All entries must be set down once more, precisely as given.

##############################

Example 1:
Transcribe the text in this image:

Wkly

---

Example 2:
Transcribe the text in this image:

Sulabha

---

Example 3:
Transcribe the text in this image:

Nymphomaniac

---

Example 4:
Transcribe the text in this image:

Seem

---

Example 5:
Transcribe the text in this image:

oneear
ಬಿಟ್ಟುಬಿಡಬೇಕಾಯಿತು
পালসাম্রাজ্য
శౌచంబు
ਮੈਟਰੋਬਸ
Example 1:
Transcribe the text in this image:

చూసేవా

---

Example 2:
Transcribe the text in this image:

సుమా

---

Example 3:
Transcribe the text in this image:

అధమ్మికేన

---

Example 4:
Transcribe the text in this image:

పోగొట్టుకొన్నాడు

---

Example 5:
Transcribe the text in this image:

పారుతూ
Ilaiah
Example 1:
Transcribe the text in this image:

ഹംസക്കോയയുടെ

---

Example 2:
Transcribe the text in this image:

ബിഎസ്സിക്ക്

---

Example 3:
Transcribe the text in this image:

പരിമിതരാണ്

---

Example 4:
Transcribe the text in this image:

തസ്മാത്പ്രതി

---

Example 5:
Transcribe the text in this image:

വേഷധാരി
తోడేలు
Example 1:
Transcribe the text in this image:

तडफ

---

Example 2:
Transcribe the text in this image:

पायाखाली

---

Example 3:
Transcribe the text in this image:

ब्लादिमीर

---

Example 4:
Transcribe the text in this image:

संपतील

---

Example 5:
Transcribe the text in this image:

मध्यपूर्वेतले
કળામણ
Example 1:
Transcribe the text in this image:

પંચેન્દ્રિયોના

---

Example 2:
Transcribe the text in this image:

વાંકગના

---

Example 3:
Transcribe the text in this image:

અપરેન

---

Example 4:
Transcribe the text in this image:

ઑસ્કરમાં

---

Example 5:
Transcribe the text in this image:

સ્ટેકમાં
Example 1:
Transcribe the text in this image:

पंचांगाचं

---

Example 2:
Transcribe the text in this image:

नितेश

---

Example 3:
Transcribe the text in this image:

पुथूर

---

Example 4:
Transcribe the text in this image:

##############################

#### [Written solution]
Example 1:
Transcribe the text in this image:

Wkly

---

Example 2:
Transcribe the text in this image:

Sulabha

---

Example 3:
Transcribe the text in this image:

Nymphomaniac

---

Example 4:
Transcribe the text in this image:

Seem

---

Example 5:
Transcribe the text in this image:

oneear
ಬಿಟ್ಟುಬಿಡಬೇಕಾಯಿತು
পালসাম্রাজ্য
శౌచంబు
ਮੈਟਰੋਬਸ
Example 1:
Transcribe the text in this image:

చూసేవా

---

Example 2:
Transcribe the text in this image:

సుమా

---

Example 3:
Transcribe the text in this image:

అధమ్మికేన

---

Example 4:
Transcribe the text in this image:

పోగొట్టుకొన్నాడు

---

Example 5:
Transcribe the text in this image:

పారుతూ
Ilaiah
Example 1:
Transcribe the text in this image:

ഹംസക്കോയയുടെ

---

Example 2:
Transcribe the text in this image:

ബിഎസ്സിക്ക്

---

Example 3:
Transcribe the text in this image:

പരിമിതരാണ്

---

Example 4:
Transcribe the text in this image:

തസ്മാത്പ്രതി

---

Example 5:
Transcribe the text in this image:

വേഷധാരി
తోడేలు
Example 1:
Transcribe the text in this image:

तडफ

---

Example 2:
Transcribe the text in this image:

पायाखाली

---

Example 3:
Transcribe the text in this image:

ब्लादिमीर

---

Example 4:
Transcribe the text in this image:

संपतील

---

Example 5:
Transcribe the text in this image:

मध्यपूर्वेतले
કળામણ
Example 1:
Transcribe the text in this image:

પંચેન્દ્રિયોના

---

Example 2:
Transcribe the text in this image:

વાંકગના

---

Example 3:
Transcribe the text in this image:

અપરેન

---

Example 4:
Transcribe the text in this image:

ઑસ્કરમાં

---

Example 5:
Transcribe the text in this image:

સ્ટેકમાં
Example 1:
Transcribe the text in this image:

पंचांगाचं

---

Example 2:
Transcribe the text in this image:

नितेश

---

Example 3:
Transcribe the text in this image:

पुथूर

---

Example 4:
Transcribe the text in this image:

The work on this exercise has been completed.